Les 1000 km de Monza c'est la compétition la plus importante après le GP de F1 de toute la saison de l'autodromo. Je suis tellement passionné que ni la pluie, ni la grêle, ni la pire des neiges n’auraient pu me tenir loin d'ici. Je n'aurais raté pour rien au monde ces 1000 km, sauf peut-être pour 10 millions de Lires.
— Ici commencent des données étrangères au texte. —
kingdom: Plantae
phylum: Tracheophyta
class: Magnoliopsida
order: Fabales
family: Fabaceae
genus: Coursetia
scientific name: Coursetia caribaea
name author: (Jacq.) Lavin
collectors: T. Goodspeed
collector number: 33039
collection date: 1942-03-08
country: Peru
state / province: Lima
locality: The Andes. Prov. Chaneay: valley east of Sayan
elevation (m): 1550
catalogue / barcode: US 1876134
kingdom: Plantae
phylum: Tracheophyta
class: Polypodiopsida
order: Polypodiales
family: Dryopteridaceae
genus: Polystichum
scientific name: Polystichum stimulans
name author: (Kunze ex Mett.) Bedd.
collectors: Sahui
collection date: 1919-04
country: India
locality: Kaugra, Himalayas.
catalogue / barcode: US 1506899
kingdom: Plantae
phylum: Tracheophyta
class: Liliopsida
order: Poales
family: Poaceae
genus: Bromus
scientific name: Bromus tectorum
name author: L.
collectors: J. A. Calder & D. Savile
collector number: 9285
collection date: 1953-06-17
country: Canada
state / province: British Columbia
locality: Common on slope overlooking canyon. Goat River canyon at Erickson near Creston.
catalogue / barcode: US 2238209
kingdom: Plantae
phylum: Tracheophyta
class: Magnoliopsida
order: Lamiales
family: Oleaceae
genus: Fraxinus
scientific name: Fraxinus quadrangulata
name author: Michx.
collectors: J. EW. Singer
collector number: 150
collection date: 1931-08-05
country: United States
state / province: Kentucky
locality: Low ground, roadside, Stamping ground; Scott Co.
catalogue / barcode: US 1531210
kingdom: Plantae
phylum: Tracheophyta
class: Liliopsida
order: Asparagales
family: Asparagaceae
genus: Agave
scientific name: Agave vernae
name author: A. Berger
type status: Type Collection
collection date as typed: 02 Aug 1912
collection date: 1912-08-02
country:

Maintenant je suis là, assis sur la grande tribune en face des stands et la course a démarré depuis une bonne demi-heure. Les Porsche 935, Beta Montecarlo Turbo, ainsi que les Osella, Lola ou Chevron soulèvent d’énormes nuages d'eau qui empêchent la vue sur une centaine de mètres derrière la projection de leurs pneus tandis que le pluie que je souhaiterai voir s’arrêter continue de tomber de plus belle comme si quelqu'un avait ouvert tous les robinets du ciel en même temps.

Je viens de faire la connaissance d'un jeune assis à quelques mètres de moi et on est en train de papoter. Les sujets de notre conversation sont naturellement les voitures, les pilotes et les courses automobiles. Ce jeune-là est autant passionné que moi. Et il m’explique que lors d’un récent voyage en Roumanie il a vu le régime communiste, en cette année 1981, interdire des choses qui chez nous sont tout à fait normales ou ordinaires. Par exemple, il me dit à propos du dernier grand prix de Formule 1 que la télé n'a diffusé qu'une photo d'archive en annonçant que Reutemann avait remporté la course. Difficile à croire pour ceux qui comme moi n'ont jamais traversé le rideau de fer.

Le gars avec qui je discute s'est rendu ici en voiture, une petite Fiat 126, me propose de me rendre avec lui dans d'autres endroits de la piste. Il a même un parapluie, donc ma caméra sera à l'abri et j'aurai le plaisir de filmer ces 1000 km de Monza dans différents virages.

On se remplit les yeux de la vue de ces belles carrosseries ainsi que les oreilles du son de ces moteurs formidables.Dérapages, accélérations, tête à queue, on se régale à merveille avec le spectacle que nous donnent les participants.

C'est une époque bénie pour des jeunes qui comme nous ne rêvent que de faire un jour de la compétition. Une course de 6 heures c'est long et pendant qu'on se déplace d'un virage à l'autre, on a le temps de discuter d'un tas de sujets comme les styles de conduite des pilotes à la une ces années là ou encore des moteurs turbo squi ont en train de changer la technique du sport qu'on aime.

En cette saison 1981 les turbos en F1 ne sont pas encore nombreux et le garçon se montre sceptique sur l'efficacité de cet engin dans la formule reine des courses automobile.

Lorsque nous exprimons chacun notre point de vue, il me dit une phrase que je ne pourrais jamais oublier: " Je croirai au turbo en Formule 1 quand j'en verrai un avec mes yeux remporter le GP de Monte Carlo." Il me dit ça avec le ton de quelqu'un qui est convaincu que cet événement-là est encore très loin d'arriver. Moi, je suis d'un avis un peu different mais je laisse tomber car je n'ai pas envie de me disputer avec celui qui m'a sauvé de la pluie pendant toute la journée.

De la chicane Good-Year à la Roggia, de Lesmo au Serraglio, jusqu'à la Ascari, et à la Parabolica pour terminer, il est 17h et la course s'achève. Une Porsche 935 l'a remportée. Mon ami d'un jour et moi prenont congé l’un de l’autre. Chacun va rentrer chez soi et nous ne nous reverrons jamais. Je le remercie pour le bon moment passé en sa compagnie et je prends la direction de la gare, pour prendre le train et refaire le trajet vers Bergamo.. Mais cette phrase-là, à propos des turbos en F1, ne veut pas me quitter.

Comme c'est drôle la vie, parfois. Juste un mois après cette journée de pluie, mon idole Gilles Villeneuve remportera le GP de Monte Carlo au volant de la Ferrari 126Ck Turbo en démontrant par là que le moment de l’égémonie du moteur Turbo est arrivée et qu’elle va changer, en peu de temps, tout l'univers de la course automobile.

On devrait toujours douter un peu de nos certitudes car on ne sait jamais ce que réserve la vie.